Akhir yang Dinanti

judizia
Chapter #3

Dua.

Mia memutuskan untuk kembali masuk ke dalam kamar saat langit sudah berubah jauh lebih gelap dari pada sebelumnya. Dia bersyukur saat mendapati tak ada siapa pun yang Mia lihat berada di sana. Dengan begitu dia bisa leluasa merenung memikirkan segala hal yang menimpanya hari ini. 

Mia memilih merebahkan tubuhnya di atas ranjangnya yang masih terlihat rapi sejak terakhir kali dia keluar kamar. Pandangannya bergerak, menatap kosong kearah langit-langit kamar asrama yang di cat dengan warna putih tulang. Kepala Mia semakin terasa berat setiap kali memikirkan segalah hal yang telah terjadi sejak pagi menjelang. Dia jadi ingat percakapannya dengan sang detektif yang berujung gagal. Tak ada alasan bagi detektif paruh baya itu mempercayai pengakuan Mia yang mungkin menurutnya mengada-ngada, di tambah lagi saat anggota kepolisian kemudian menemukan surat wasiat Luna yang tersimpan di dalam sarung bantal milik perempuan itu. Mia tak tahu harus merasa lega atau tidak mengenai penemuan surat tersebut. Karena dengan begitu asumsinya mengenai perundungan yang Luna terima keliruan Mia semata.

Mia hanya bisa mendesah pelan, merasa buntu dan tak tahu harus melakukan apa. Dia masih tak yakin dengan apa yang terjadi mengenai penemuan bukti surat wasiat itu. Mengingat dalam isi surat wasiat Luna tak lebih dari permohonan maaf pada keluarga serta permasalahan cintanya yang tak bisa dia tanggung selama ini. Hanya itu, tak ada isi yang menjerumus mengenai pembulian atau apa pun.

“Assalamualaikum.”

Kepala Mia sontak terangkat, dia lalu memilih untuk beranjak duduk saat melihat Wina memasuki kamar. Wajah teman satu kamarnya itu terlihat lesu sekali, kedua matanya bahkan sampai sembam saking banyaknya Wina menangis.

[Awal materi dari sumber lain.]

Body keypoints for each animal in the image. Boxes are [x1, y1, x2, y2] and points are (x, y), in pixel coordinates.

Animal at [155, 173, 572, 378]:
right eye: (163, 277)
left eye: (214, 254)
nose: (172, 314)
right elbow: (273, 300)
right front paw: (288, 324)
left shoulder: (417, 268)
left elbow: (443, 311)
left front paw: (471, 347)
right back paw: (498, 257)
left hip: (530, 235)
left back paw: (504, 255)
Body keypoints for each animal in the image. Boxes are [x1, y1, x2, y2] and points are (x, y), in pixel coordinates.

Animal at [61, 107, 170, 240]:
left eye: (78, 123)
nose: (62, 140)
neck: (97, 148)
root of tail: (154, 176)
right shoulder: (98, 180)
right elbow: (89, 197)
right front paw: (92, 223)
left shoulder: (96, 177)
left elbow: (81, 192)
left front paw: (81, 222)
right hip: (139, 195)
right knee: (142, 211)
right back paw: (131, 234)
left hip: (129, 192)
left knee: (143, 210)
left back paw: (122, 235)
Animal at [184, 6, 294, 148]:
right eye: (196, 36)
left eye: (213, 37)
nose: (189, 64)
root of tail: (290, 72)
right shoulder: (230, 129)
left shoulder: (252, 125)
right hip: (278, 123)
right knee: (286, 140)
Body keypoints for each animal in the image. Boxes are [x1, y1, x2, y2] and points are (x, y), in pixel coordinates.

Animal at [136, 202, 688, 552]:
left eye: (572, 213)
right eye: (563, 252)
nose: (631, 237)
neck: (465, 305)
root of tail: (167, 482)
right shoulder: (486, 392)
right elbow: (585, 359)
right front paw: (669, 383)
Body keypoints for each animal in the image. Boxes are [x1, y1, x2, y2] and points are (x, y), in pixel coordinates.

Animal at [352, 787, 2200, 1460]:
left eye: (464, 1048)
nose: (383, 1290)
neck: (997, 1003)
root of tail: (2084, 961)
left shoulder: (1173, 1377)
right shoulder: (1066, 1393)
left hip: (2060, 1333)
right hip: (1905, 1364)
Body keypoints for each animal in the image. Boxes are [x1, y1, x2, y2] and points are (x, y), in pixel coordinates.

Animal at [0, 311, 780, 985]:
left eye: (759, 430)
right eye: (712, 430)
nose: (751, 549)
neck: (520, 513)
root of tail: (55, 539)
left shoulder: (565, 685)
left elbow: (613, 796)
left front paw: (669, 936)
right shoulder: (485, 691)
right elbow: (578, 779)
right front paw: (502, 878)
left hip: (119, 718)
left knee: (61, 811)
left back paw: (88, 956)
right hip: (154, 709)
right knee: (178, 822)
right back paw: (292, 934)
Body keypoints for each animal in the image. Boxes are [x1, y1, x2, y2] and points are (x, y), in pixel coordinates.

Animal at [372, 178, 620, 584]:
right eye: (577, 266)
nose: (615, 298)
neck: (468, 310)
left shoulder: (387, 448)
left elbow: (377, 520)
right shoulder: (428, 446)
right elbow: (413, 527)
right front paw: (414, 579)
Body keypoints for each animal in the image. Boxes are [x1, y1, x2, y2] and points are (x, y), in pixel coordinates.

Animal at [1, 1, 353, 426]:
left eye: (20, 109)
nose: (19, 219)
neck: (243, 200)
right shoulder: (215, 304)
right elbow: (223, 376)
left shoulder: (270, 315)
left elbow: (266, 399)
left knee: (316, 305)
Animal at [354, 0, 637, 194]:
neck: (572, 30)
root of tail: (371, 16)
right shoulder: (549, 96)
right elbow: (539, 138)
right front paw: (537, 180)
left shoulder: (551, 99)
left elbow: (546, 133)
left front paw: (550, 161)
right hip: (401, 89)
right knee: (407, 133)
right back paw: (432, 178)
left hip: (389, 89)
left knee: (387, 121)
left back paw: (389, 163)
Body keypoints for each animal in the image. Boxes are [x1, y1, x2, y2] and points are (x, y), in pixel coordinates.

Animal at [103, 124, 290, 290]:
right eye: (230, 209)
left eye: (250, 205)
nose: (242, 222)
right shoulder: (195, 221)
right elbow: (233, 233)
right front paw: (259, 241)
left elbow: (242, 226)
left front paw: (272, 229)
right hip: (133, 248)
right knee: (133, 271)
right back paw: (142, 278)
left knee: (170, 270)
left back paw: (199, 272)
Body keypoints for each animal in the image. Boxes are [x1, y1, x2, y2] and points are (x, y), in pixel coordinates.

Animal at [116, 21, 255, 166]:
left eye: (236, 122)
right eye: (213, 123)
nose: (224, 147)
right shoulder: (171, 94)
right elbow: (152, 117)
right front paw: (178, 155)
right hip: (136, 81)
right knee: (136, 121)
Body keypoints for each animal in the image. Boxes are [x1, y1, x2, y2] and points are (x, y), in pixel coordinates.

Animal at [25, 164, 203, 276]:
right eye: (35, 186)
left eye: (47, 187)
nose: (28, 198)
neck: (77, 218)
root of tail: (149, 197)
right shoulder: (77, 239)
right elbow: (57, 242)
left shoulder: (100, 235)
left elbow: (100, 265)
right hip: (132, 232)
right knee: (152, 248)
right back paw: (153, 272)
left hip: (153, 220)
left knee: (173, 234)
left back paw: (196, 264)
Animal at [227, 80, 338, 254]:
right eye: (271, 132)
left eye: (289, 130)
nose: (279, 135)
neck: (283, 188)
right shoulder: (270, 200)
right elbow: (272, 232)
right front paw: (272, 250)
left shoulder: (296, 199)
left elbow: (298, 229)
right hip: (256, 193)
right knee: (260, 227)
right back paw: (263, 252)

Walau begitu, Wina terlihat berusaha tersenyum saat mendapati kehadiran Mia setelah menjawab salamnya.

“Gimana perasaan kamu sekarang?” tanya Mia saat melihat Wina yang berjalan dan duduk di samping Mia.

“Sudah jauh lebih baik, walau nggak kayak dulu,” kata Wina terdengar lesu. Kepalanya kemudian menunduk, menata kearah dua tangannya yang saling bertautan. “Rasanya masih kayak mimpi, Mia. Dan aku pengen cepat bangun dan anggap semua hal yang terjadi hanya lah ilusi.”

"Aku nggak nyangka kalau Luna akan memilih mengakhiri hidupnya dengan cara ini. Rasanya kayak bukan Luna, Mia. Dia yang aku tahu nggak akan milih jalan biadap ini.”